Ha dicho alguna vez Manuel Calderón (1957), parafraseando a Chirbes, que lo que importa no es tener un argumento, sino una historia que contar. Un argumento puede tenerlo cualquiera. Una historia que contar es algo de lo que pocos disponen, e incluso así, se necesitan valentía y talento para convertirla en una novela. Si concurren estas condiciones, lo probable es que el libro sepa a verdad profunda, como es el caso.



Calderón lleva décadas ejerciendo el periodismo cultural en primera línea. Su debut como novelista, pues, debe entenderse como una espera premeditada. Él mismo ha definido la novela como "iniciática de madurez", y la definición no es baladí.
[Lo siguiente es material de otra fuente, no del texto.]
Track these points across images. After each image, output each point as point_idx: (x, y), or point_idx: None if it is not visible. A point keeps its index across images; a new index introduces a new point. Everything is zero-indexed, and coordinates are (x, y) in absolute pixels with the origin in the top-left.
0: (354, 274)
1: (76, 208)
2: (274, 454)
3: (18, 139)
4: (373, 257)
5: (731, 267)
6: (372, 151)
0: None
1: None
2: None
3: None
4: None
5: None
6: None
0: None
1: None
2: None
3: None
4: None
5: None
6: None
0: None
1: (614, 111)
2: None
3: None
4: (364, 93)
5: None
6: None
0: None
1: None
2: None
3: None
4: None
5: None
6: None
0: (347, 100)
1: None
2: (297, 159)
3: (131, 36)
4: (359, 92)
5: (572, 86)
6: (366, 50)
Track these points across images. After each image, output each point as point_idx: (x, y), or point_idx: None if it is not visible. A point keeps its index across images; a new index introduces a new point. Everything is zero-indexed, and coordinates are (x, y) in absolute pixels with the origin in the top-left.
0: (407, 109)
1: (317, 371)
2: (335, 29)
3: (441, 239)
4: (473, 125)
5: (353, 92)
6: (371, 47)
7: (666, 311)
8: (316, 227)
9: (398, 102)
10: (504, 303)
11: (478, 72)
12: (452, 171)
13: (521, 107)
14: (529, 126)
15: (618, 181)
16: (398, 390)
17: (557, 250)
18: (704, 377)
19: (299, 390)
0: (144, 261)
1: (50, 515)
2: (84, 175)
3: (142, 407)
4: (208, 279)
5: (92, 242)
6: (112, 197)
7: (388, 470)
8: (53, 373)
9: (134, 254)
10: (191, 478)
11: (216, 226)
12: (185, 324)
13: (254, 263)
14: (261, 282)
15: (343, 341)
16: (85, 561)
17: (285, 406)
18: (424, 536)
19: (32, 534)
Hay varios protagonistas en la historia, más allá de los que tienen nombres y apellidos, pero uno de los más importantes es el paso del tiempo. El tiempo que nos cambia, que cambia el mundo, que nos permite observar con perspectiva, extraer conclusiones.



Bach para pobres está dividida en tres partes, tres viajes a un pasado autorreferencial para el autor. La primera transcurre en un pueblo de Extremadura, Esperanza -el nombre es una broma, puesto que es un lugar sin futuro, del que la gente huye- al que llega un alemán en busca del hombre que le salvó la vida cuando pertenecía a la División Azul. La segunda -el verdadero tronco de la novela- transcurre en Barcelona, tierra de acogida, de aprendizaje, de ebullición. Asistimos al ambiente universitario y cultural de los 70, tenemos la sensación- y eso es lo mejor de la novela- de estar infiltrados en aquel ambiente, de asistir al despertar cultural de una sociedad. La tercera parte sirve de recapitulación.



Manuel Calderón no sólo ofrece un retrato vivo y muy personal de un tiempo y un lugar, también una profunda reflexión sobre la memoria. Hay que leerla.